• MATERIAL FOR THIS EXERCISE:
-*-*-

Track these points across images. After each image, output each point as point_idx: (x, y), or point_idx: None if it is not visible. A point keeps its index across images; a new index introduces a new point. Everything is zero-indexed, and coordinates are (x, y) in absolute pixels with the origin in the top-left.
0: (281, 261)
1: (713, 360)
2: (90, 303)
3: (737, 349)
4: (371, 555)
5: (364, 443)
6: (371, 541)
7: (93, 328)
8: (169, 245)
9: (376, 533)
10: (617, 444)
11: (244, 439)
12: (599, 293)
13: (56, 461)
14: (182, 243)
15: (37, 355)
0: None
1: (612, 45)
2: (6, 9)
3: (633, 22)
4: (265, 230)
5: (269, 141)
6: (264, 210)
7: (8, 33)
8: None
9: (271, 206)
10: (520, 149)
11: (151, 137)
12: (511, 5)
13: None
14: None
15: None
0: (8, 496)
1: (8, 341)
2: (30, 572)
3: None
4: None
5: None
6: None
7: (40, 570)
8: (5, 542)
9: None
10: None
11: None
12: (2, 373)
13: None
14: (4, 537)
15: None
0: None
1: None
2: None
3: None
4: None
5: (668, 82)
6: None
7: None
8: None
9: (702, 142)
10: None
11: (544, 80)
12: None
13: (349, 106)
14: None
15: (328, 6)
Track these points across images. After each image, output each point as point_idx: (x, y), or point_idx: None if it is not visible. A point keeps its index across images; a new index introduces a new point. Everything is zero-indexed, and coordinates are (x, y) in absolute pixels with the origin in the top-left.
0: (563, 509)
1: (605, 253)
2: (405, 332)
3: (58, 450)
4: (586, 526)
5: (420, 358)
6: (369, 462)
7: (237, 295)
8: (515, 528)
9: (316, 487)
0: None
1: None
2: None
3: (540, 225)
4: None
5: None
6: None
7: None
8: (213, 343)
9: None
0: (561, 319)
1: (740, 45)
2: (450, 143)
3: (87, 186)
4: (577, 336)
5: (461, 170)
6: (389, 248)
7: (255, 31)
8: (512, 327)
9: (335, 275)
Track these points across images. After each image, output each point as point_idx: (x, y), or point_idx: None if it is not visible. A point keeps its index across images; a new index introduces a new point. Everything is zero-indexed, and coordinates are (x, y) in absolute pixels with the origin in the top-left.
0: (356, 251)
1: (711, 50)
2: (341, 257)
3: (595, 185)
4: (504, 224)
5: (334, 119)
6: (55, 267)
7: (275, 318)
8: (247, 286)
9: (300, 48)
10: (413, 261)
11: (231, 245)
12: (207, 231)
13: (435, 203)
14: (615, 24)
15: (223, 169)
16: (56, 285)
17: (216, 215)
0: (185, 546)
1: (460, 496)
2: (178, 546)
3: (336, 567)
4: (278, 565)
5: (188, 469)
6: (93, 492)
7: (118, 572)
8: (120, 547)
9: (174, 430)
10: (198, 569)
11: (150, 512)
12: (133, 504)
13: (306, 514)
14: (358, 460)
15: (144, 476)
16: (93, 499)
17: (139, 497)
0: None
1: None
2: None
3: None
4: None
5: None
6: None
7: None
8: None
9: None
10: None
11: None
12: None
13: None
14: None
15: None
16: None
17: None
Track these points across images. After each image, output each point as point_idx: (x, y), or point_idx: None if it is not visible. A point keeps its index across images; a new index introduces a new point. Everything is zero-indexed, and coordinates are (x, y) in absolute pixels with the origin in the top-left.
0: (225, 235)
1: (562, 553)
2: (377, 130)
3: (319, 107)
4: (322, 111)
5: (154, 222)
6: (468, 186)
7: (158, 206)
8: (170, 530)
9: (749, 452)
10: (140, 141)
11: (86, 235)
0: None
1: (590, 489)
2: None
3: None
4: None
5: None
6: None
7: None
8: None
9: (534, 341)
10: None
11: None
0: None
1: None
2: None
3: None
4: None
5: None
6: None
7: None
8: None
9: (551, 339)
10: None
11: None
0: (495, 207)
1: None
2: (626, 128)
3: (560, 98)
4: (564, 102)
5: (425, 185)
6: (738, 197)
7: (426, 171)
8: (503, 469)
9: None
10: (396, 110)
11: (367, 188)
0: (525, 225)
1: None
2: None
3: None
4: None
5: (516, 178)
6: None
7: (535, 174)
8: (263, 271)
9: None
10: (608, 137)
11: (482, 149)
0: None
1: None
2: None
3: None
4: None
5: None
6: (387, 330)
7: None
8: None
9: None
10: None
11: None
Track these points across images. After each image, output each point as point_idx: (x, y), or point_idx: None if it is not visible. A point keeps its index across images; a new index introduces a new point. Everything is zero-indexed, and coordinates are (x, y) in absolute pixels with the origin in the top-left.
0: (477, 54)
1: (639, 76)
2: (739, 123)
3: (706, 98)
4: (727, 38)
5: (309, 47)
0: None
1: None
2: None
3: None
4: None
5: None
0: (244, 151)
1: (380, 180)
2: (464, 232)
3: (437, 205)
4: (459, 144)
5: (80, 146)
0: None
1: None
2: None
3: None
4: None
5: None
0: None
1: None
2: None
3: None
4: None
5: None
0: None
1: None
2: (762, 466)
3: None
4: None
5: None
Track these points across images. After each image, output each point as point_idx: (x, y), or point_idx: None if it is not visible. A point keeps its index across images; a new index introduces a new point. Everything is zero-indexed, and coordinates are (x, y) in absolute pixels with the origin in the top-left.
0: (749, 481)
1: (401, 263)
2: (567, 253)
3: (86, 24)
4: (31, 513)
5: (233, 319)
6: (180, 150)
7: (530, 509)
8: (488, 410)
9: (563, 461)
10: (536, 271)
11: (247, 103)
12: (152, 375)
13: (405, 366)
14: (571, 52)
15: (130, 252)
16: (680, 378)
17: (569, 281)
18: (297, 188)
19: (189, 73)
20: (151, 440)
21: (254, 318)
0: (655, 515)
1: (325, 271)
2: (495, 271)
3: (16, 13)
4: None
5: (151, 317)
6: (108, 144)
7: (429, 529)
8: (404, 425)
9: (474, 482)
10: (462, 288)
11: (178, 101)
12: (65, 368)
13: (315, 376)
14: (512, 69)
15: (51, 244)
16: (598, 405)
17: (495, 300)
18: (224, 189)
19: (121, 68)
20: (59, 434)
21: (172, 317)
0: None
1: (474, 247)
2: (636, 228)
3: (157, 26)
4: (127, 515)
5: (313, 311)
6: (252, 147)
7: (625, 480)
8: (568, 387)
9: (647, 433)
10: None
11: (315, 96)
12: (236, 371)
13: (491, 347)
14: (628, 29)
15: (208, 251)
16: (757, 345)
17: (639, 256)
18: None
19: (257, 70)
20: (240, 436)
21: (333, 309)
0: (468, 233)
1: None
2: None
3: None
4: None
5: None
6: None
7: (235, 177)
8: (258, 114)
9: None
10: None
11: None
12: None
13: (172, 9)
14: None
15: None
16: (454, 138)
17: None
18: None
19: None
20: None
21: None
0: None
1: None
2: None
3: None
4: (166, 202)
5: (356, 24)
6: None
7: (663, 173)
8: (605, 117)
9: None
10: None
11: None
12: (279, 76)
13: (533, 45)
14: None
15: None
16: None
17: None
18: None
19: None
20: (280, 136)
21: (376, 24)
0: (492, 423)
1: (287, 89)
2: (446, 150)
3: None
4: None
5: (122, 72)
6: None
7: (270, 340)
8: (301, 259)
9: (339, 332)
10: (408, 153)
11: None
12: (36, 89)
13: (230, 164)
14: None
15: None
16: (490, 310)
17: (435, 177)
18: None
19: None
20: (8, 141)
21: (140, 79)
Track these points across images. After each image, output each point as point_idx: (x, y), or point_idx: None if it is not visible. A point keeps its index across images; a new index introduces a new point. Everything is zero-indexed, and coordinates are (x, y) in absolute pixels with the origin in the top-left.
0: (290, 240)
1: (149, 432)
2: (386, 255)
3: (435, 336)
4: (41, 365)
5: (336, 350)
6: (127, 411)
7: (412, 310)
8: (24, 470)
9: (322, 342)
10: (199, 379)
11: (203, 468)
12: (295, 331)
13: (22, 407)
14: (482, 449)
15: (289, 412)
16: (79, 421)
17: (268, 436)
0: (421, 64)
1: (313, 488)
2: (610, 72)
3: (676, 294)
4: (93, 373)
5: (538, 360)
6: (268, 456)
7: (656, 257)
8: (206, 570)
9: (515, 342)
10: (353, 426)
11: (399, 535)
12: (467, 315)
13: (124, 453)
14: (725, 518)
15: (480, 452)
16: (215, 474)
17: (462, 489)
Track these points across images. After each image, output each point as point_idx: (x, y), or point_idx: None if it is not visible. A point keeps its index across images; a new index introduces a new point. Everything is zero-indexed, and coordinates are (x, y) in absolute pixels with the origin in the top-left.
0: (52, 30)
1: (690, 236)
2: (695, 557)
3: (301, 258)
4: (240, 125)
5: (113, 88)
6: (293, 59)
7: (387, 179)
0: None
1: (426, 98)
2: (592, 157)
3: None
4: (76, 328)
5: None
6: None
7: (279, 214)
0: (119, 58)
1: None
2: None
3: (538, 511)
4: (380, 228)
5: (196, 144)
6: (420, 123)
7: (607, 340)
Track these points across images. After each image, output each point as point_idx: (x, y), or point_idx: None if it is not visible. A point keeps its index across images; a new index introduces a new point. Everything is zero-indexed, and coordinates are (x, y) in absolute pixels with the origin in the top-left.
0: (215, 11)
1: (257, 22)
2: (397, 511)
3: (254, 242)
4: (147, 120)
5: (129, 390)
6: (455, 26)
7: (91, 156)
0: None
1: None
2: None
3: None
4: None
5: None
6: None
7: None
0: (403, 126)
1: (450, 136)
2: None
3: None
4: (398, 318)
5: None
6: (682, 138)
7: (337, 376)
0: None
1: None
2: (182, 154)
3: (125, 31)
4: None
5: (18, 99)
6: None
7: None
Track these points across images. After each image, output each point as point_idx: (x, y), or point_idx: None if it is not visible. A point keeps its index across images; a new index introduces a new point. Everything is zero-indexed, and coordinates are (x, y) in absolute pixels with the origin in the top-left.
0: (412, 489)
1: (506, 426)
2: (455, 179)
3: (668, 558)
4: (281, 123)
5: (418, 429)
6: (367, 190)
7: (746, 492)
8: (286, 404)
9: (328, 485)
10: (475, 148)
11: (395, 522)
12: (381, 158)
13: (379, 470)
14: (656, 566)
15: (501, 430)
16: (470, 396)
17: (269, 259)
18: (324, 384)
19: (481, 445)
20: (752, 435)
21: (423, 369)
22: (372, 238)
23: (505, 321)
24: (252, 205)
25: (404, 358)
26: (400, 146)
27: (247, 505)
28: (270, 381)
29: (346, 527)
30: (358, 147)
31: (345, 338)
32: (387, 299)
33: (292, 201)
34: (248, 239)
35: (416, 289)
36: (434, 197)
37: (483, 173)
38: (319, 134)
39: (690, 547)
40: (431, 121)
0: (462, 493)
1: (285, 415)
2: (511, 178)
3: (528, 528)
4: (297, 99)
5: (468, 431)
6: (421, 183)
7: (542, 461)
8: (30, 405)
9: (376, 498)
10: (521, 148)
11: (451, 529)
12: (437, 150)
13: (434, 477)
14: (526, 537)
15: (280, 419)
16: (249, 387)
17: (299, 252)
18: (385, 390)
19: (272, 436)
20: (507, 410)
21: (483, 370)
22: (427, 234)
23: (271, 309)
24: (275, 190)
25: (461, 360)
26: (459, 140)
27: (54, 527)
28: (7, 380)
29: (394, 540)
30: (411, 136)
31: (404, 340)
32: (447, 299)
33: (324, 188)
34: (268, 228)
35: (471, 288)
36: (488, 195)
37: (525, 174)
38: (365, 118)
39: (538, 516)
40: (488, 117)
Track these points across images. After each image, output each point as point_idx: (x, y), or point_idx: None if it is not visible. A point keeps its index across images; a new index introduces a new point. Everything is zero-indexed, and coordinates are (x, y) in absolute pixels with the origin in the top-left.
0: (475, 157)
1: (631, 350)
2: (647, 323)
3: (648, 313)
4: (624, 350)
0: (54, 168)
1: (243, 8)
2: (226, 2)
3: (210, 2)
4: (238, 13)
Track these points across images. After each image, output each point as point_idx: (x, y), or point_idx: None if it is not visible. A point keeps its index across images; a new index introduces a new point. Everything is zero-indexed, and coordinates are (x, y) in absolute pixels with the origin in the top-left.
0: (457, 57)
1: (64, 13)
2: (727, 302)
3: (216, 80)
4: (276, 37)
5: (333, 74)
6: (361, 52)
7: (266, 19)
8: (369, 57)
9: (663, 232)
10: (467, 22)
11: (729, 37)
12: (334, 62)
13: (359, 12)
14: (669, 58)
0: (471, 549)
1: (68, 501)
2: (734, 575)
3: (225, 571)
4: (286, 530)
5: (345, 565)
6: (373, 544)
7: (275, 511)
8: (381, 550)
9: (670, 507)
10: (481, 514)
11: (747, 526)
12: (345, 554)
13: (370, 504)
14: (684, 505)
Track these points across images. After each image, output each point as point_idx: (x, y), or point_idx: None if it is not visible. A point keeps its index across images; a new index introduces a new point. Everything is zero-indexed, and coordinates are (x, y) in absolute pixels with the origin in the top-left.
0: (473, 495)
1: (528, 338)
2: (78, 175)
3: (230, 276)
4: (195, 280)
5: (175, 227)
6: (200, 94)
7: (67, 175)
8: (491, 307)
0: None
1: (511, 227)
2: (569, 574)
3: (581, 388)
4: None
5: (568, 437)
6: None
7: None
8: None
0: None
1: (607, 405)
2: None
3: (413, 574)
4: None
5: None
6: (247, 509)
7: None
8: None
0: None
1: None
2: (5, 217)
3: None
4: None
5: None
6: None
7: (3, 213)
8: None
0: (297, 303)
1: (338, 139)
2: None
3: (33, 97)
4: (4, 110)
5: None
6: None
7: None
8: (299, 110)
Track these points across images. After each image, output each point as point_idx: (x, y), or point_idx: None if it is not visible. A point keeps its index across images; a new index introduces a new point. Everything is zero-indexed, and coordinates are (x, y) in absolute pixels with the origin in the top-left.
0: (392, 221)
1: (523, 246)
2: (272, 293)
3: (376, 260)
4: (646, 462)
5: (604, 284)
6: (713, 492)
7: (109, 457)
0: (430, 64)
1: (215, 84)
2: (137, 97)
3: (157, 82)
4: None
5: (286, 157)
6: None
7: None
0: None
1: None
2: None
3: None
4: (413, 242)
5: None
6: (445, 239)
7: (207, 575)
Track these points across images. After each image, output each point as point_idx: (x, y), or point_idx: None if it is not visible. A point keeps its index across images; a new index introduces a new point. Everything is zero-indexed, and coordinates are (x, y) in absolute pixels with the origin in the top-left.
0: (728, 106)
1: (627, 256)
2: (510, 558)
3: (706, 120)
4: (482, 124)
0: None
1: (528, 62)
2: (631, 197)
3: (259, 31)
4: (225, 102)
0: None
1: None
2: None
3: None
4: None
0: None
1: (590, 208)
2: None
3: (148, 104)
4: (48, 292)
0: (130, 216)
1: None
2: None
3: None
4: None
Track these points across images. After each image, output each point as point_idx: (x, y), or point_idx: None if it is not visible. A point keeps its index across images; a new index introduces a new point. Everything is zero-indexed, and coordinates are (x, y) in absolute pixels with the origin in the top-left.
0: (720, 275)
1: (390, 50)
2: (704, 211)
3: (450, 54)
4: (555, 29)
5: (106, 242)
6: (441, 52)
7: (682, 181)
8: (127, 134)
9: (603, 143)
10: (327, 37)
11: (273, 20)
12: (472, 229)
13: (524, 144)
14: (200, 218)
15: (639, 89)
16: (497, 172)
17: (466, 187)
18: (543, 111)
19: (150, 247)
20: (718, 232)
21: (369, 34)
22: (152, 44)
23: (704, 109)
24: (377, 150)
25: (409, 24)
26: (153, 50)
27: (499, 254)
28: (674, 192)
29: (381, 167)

-*-*-

• TASK BRIEF: Print the listing above exactly, starting with its first line and going on through the line with "5: (364, 443)", both included.

• WRITTEN RESPONSE:
Track these points across images. After each image, output each point as point_idx: (x, y), or point_idx: None if it is not visible. A point keeps its index across images; a new index introduces a new point. Everything is zero-indexed, and coordinates are (x, y) in absolute pixels with the origin in the top-left.
0: (281, 261)
1: (713, 360)
2: (90, 303)
3: (737, 349)
4: (371, 555)
5: (364, 443)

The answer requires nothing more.